Where we are up to
The following 4 community-based intensive diversion programs for Aboriginal people have been funded under the fourth phase of the Aboriginal Justice Agreement (AJA4):
- Bramung Jaarn, delivered by Dardi Munwurro, which seeks to engage and empower young Aboriginal men aged 10 to 18 years to heal and build resilience, with the aim of diverting them from the criminal justice system.
- Cultural mentoring programs, delivered by the Aboriginal Wellness Foundation (formerly Wayapa Wuurrk), which aims to engage Aboriginal young people across a range of age groups through cultural and therapeutic activities that strengthen connection to culture and other protective factors.
- Dungulayin Mileka Massive Murray Paddle, auspiced through the Victorian Aboriginal Community Services Associated Limited (VACSAL), which extends on the existing event by offering Aboriginal young people the opportunity to engage in coaching, leadership, and relationship-building activities.
- An Aboriginal men’s diversion program in Mildura delivered by Mallee District Aboriginal Services (MDAS).
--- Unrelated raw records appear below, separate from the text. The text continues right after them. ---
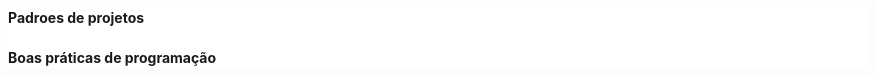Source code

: <iframe style="width:120px;height:240px;" marginwidth="0" marginheight="0" scrolling="no" frameborder="0" src="//ws-na.amazon-adsystem.com/widgets/q?ServiceVersion=20070822&OneJS=1&Operation=GetAdHtml&MarketPlace=BR&source=ac&ref=qf_sp_asin_til&ad_type=product_link&tracking_id=antoniolazaro-20&marketplace=amazon&region=BR&placement=B003GCTQAE&asins=B003GCTQAE&linkId=aec95a09e64b612f5abe5fd203eb240a&show_border=false&link_opens_in_new_window=true&price_color=333333&title_color=0066c0&bg_color=ffffff">
    </iframe>
<iframe style="width:120px;height:240px;" marginwidth="0" marginheight="0" scrolling="no" frameborder="0" src="//ws-na.amazon-adsystem.com/widgets/q?ServiceVersion=20070822&OneJS=1&Operation=GetAdHtml&MarketPlace=BR&source=ac&ref=qf_sp_asin_til&ad_type=product_link&tracking_id=antoniolazaro-20&marketplace=amazon&region=BR&placement=B07JZHXX4J&asins=B07JZHXX4J&linkId=3554cb03734ae6009e0b6946c9a8df12&show_border=false&link_opens_in_new_window=true&price_color=333333&title_color=0066c0&bg_color=ffffff">
    </iframe>

#### Padroes de projetos

<iframe style="width:120px;height:240px;" marginwidth="0" marginheight="0" scrolling="no" frameborder="0" src="//ws-na.amazon-adsystem.com/widgets/q?ServiceVersion=20070822&OneJS=1&Operation=GetAdHtml&MarketPlace=BR&source=ac&ref=qf_sp_asin_til&ad_type=product_link&tracking_id=antoniolazaro-20&marketplace=amazon&region=BR&placement=8576081741&asins=8576081741&linkId=b2ee6efad382cf670389ac2c1113251b&show_border=false&link_opens_in_new_window=true&price_color=333333&title_color=0066c0&bg_color=ffffff">
    </iframe>
 <iframe style="width:120px;height:240px;" marginwidth="0" marginheight="0" scrolling="no" frameborder="0" src="//ws-na.amazon-adsystem.com/widgets/q?ServiceVersion=20070822&OneJS=1&Operation=GetAdHtml&MarketPlace=BR&source=ac&ref=qf_sp_asin_til&ad_type=product_link&tracking_id=antoniolazaro-20&marketplace=amazon&region=BR&placement=8573076100&asins=8573076100&linkId=d3fb64d54bed0ac2fead54331feac3b0&show_border=false&link_opens_in_new_window=true&price_color=333333&title_color=0066c0&bg_color=ffffff">
    </iframe>
<iframe style="width:120px;height:240px;" marginwidth="0" marginheight="0" scrolling="no" frameborder="0" src="//ws-na.amazon-adsystem.com/widgets/q?ServiceVersion=20070822&OneJS=1&Operation=GetAdHtml&MarketPlace=BR&source=ac&ref=qf_sp_asin_til&ad_type=product_link&tracking_id=antoniolazaro-20&marketplace=amazon&region=BR&placement=B07FCPZ2R2&asins=B07FCPZ2R2&linkId=7469fcc01d88ba8daa61538832554833&show_border=false&link_opens_in_new_window=true&price_color=333333&title_color=0066c0&bg_color=ffffff">
    </iframe>

#### Boas práticas de programação

<iframe style="width:120px;height:240px;" marginwidth="0" marginheight="0" scrolling="no" frameborder="0" src="//ws-na.amazon-adsystem.com/widgets/q?ServiceVersion=20070822&OneJS=1&Operation=GetAdHtml&MarketPlace=BR&source=ac&ref=qf_sp_asin_til&ad_type=product_link&tracking_id=antoniolazaro-20&marketplace=amazon&region=BR&placement=B007WTFWJ6&asins=B007WTFWJ6&linkId=8db47490667e5c1df6241d7d9e9e225a&show_border=false&link_opens_in_new_window=true&price_color=333333&title_color=0066c0&bg_color=ffffff">
    </iframe>
<iframe style="width:120px;height:240px;" marginwidth="0" marginheight="0" scrolling="no" frameborder="0" src="//ws-na.amazon-adsystem.com/widgets/q?ServiceVersion=20070822&OneJS=1&Operation=GetAdHtml&MarketPlace=BR&source=ac&ref=qf_sp_asin_til&ad_type=product_link&tracking_id=antoniolazaro-20&marketplace=amazon&region=BR&placement=0134494164&asins=0134494164&linkId=7a4074b0fa678c5fbb4e13c662967be1&show_border=false&link_opens_in_new_window=true&price_color=333333&title_color=0066c0&bg_color=ffffff">
    </iframe>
The Minister for Youth Justice announced funding totalling $500k to support additional community-based diversion projects. A statewide expression of interest process was conducted to identify one regional and one metropolitan based project, which would receive funding of $250k each in 2022-23. An Aboriginal-led assessment panel selected projects in:
- Doveton (auspiced by the City of Casey): this program will support gender and age specific activities before and after school 4 days a week. Activities will focus on health and wellbeing, yarning circles to support in depth conversations, sport, art, dance and pro-social recreational activities.
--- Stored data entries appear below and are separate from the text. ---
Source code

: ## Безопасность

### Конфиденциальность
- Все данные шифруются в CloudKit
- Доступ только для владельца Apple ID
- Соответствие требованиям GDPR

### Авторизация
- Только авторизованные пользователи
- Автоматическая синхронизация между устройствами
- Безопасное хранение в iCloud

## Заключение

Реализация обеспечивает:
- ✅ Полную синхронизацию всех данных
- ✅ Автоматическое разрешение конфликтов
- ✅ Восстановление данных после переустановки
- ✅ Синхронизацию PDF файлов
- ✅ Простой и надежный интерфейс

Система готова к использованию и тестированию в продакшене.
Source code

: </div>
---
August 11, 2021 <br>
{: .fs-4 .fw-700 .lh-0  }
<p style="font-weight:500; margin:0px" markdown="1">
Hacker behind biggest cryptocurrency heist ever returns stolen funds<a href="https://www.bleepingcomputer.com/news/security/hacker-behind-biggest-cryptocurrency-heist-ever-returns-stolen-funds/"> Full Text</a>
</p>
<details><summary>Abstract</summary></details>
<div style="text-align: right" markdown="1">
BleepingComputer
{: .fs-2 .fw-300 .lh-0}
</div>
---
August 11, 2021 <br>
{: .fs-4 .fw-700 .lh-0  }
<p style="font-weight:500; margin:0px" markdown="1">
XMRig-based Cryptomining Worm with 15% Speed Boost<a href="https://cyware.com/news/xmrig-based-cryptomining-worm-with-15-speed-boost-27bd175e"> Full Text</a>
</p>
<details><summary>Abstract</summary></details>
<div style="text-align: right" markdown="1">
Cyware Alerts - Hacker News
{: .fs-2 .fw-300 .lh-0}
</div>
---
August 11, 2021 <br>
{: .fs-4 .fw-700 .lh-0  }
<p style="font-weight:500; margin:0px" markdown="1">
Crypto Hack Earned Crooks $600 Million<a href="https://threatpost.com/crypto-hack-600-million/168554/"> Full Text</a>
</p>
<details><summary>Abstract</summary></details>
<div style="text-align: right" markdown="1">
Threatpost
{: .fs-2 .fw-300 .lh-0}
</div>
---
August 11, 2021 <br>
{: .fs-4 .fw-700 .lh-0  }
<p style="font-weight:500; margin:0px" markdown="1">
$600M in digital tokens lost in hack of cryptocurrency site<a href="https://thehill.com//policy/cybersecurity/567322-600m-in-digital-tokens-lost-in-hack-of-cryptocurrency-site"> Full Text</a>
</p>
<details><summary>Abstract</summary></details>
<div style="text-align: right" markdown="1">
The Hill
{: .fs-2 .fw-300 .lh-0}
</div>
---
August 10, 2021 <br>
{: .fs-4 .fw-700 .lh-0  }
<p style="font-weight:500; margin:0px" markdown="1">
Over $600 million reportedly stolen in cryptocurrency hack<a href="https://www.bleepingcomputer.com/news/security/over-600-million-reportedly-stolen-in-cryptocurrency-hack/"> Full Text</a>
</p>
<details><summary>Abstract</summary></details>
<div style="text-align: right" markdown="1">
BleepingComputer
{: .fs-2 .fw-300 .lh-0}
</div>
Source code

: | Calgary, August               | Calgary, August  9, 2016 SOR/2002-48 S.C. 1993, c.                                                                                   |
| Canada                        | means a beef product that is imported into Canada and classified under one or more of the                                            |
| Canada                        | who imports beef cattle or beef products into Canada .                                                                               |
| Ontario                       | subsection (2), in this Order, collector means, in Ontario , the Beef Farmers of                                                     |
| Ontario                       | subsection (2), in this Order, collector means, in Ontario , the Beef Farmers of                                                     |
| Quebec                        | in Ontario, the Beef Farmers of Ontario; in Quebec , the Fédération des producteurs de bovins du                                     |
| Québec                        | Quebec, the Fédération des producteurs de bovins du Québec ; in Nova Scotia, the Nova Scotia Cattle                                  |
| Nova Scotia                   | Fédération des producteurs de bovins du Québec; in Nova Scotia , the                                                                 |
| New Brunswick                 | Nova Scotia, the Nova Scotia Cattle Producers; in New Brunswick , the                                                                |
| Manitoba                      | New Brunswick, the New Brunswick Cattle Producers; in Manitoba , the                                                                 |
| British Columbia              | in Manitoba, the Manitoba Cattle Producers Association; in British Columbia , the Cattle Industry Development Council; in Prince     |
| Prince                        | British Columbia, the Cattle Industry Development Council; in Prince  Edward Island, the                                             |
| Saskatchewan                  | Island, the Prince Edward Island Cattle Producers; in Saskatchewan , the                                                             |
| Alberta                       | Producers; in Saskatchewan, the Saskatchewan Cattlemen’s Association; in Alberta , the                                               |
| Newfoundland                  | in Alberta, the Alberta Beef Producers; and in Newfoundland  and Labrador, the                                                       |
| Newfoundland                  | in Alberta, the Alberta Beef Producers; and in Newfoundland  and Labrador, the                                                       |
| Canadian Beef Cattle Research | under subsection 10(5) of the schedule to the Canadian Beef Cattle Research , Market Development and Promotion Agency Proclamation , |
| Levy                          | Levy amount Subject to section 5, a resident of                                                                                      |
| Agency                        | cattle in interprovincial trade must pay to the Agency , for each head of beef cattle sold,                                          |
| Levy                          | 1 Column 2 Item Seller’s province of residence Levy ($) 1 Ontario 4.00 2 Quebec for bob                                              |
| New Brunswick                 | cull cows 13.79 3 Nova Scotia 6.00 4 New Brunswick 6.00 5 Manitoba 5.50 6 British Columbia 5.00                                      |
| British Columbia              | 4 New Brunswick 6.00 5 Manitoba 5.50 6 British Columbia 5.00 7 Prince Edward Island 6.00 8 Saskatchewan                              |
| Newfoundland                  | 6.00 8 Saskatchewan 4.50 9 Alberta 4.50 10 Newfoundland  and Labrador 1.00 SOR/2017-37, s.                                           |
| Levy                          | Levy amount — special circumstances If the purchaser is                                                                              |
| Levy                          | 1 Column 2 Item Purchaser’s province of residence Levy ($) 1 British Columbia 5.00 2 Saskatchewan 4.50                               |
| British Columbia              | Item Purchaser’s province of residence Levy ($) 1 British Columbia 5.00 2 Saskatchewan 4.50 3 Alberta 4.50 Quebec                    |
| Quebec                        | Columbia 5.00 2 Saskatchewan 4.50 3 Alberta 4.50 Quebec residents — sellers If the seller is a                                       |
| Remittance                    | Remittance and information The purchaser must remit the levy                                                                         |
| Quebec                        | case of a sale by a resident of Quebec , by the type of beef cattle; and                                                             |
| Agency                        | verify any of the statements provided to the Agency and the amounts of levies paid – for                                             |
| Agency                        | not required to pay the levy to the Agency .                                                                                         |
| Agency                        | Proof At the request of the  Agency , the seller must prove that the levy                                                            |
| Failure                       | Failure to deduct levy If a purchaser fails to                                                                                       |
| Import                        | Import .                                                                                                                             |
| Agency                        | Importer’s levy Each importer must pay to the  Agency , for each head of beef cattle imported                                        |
- Geelong (Wathaurong Aboriginal Cooperative): this program will provide case management for Aboriginal people in contact with the justice system, who are unemployed and/or disengaged from education. Participants will be supported to undertake a Certificate IV in Land Management and Conservation through caring for Country at Wurdi Youang.
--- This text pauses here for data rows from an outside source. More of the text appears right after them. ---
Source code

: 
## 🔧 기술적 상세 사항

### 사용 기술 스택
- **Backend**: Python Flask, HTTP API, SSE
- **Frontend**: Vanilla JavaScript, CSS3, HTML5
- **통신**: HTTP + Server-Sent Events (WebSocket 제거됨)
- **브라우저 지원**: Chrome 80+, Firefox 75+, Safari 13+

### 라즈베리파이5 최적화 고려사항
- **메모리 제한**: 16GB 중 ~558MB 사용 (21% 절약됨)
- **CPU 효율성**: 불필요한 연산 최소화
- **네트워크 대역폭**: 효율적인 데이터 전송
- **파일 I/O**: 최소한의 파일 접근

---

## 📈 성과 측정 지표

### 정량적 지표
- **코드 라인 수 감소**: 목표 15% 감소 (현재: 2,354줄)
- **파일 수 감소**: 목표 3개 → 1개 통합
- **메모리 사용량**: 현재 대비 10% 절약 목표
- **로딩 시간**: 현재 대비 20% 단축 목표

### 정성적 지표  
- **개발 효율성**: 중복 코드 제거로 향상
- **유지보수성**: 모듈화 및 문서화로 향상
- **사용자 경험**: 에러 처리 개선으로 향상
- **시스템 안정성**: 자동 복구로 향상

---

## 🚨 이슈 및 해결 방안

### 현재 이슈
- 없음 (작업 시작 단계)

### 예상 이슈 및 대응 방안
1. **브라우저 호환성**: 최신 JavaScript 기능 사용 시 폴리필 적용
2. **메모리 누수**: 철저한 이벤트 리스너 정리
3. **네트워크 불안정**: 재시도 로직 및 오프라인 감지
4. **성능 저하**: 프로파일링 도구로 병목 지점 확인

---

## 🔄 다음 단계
Through Burra Lotjpa Dunguludja, the fourth phase of the Aboriginal Justice Agreement (AJA4), the Victorian Government and the Aboriginal community are committed to improving justice outcomes and reducing negative contact with the justice system. Community-Based, Intensive Diversion Programs were one of the funded initiatives announced under AJA4. Community-Based, Intensive Diversion Programs will target Aboriginal children and young people who have had, or are vulnerable to, involvement with the criminal justice system to address factors contributing to offending.